If Mr. Leuba should draw the prize, he might give Tom Leuba a new violin; and if he gave Tom a new violin, then he had promised to give him Tom's old one. It had been nearly a year since Mr. Leuba had said to him, laughing, in his dry, hard little fashion:

"Now, David, you must be smart and run my errands while Tom's at school of mornings; and some of these days, when I get rich enough, I'll give Tom a new violin and I'll give you his old one."

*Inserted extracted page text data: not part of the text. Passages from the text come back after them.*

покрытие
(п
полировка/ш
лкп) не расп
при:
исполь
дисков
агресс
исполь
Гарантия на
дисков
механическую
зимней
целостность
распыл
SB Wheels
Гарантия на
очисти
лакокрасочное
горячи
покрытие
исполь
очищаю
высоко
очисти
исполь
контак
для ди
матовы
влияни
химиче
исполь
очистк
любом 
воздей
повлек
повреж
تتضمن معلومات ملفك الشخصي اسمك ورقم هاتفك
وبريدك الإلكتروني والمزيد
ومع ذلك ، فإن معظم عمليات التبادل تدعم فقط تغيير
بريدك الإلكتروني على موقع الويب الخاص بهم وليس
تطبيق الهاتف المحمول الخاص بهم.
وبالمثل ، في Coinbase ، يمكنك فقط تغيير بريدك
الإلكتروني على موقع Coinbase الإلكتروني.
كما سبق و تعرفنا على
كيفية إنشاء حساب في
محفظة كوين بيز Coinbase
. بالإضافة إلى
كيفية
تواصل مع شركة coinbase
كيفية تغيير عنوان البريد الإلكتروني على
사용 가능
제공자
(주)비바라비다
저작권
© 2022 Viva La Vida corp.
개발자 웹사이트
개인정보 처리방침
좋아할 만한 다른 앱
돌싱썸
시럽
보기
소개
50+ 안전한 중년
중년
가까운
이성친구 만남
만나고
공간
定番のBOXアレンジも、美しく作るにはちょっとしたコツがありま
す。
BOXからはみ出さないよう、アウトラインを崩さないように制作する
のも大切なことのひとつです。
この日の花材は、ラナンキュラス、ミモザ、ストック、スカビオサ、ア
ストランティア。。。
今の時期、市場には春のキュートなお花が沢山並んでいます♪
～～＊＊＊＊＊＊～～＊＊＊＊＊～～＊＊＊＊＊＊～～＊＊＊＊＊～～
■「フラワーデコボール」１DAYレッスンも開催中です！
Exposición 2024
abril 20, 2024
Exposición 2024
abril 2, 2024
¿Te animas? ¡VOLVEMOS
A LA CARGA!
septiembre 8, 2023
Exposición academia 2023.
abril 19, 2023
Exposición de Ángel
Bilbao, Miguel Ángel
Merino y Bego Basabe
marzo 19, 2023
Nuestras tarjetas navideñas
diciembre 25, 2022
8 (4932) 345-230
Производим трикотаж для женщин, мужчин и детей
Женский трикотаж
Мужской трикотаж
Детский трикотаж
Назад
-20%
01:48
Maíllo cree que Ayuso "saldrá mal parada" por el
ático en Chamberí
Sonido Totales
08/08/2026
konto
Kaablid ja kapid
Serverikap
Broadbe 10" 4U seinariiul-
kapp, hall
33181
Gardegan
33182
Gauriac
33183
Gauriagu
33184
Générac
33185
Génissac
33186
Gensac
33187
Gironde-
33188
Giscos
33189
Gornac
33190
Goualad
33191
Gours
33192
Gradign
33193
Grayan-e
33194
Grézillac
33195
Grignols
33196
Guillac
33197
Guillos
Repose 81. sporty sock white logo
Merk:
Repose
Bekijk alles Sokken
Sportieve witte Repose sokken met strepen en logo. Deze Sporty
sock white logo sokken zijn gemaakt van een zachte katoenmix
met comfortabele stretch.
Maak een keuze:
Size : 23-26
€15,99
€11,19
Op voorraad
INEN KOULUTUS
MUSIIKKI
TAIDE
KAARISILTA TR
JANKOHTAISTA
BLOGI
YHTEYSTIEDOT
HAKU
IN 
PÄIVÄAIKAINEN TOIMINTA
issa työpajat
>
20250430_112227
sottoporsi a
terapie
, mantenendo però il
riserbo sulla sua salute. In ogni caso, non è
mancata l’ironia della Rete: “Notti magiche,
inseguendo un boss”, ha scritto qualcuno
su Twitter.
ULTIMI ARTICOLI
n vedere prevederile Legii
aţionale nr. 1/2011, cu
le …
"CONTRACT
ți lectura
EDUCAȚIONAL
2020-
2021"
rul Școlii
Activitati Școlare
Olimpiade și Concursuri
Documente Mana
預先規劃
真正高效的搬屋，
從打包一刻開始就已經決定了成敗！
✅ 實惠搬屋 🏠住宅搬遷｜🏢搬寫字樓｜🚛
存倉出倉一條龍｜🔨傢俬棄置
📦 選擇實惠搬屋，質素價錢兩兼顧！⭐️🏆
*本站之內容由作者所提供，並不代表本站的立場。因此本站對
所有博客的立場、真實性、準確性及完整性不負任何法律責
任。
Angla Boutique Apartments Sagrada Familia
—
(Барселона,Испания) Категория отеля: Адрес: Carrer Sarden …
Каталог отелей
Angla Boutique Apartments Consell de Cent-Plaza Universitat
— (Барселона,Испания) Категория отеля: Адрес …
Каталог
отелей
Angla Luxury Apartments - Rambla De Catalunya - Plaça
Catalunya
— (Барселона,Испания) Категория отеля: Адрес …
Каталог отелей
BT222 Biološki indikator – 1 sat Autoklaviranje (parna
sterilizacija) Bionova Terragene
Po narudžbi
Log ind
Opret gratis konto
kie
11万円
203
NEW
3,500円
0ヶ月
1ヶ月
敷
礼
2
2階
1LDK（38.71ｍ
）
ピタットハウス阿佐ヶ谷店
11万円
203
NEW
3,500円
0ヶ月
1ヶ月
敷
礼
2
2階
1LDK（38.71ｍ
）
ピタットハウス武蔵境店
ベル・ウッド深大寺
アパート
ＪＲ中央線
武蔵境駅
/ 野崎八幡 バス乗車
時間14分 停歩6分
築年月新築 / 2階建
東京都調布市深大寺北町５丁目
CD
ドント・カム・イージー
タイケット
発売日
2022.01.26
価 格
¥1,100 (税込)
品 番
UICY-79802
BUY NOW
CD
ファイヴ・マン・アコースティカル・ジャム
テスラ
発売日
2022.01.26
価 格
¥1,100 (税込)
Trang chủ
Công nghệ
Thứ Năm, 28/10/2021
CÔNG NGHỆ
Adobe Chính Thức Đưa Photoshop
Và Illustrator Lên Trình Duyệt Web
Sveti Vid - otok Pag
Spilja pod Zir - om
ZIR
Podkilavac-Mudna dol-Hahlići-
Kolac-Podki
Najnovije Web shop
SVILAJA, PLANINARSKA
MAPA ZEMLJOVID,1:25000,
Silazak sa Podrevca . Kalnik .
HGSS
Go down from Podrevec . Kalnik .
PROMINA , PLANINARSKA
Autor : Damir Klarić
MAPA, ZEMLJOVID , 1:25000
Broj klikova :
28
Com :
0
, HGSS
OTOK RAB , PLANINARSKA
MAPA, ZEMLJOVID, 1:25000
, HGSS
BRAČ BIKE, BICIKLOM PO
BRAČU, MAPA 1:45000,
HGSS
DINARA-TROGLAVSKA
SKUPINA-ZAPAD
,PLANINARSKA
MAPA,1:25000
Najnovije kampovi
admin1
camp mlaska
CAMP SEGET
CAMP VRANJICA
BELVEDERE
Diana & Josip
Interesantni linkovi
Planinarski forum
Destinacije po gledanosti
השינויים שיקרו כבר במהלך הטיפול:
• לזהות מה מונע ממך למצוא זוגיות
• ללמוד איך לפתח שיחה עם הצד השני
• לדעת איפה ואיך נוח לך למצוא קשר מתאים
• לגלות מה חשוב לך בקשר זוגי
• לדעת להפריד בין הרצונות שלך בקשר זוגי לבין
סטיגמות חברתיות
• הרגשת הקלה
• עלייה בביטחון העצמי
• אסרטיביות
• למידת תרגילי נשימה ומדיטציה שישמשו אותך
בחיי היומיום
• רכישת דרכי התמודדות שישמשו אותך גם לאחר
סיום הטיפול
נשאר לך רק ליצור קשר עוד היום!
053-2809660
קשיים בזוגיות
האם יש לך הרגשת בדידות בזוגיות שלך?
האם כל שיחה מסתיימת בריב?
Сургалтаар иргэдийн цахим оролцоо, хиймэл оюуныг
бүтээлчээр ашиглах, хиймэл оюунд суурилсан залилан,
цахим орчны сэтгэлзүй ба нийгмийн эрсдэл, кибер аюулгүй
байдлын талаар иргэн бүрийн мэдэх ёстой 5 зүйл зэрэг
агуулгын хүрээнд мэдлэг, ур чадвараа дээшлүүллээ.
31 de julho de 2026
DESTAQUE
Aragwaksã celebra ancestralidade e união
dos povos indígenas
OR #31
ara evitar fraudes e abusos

"Oh, Mr. Leuba!" David had cried, his voice quivering with excitement, and his whole countenance beaming with delight, "I'll wait on you forever, if you'll give me Tom's old violin."

Yes, nearly a whole year had passed since then – a lifetime of waiting and disappointment. Many an errand he had run for Mr. Leuba. Many a bit of a thing Mr. Leuba had given him: pieces of violin strings, odd worn-out screws, bits of resin, old epaulets, and a few fourpences; but the day had never come when he had given him Tom's violin.

Now if Mr. Leuba would only draw the prize! As he lay on his back on the sidewalk, with the footless stump of a leg crossed over the other, he held the newspaper between his eyes and the green limbs of the elm overhead, and eagerly read for the last time the advertisement of the lottery. Then, as he finished reading it, his eyes were suddenly riveted upon a remarkable notice printed just beneath.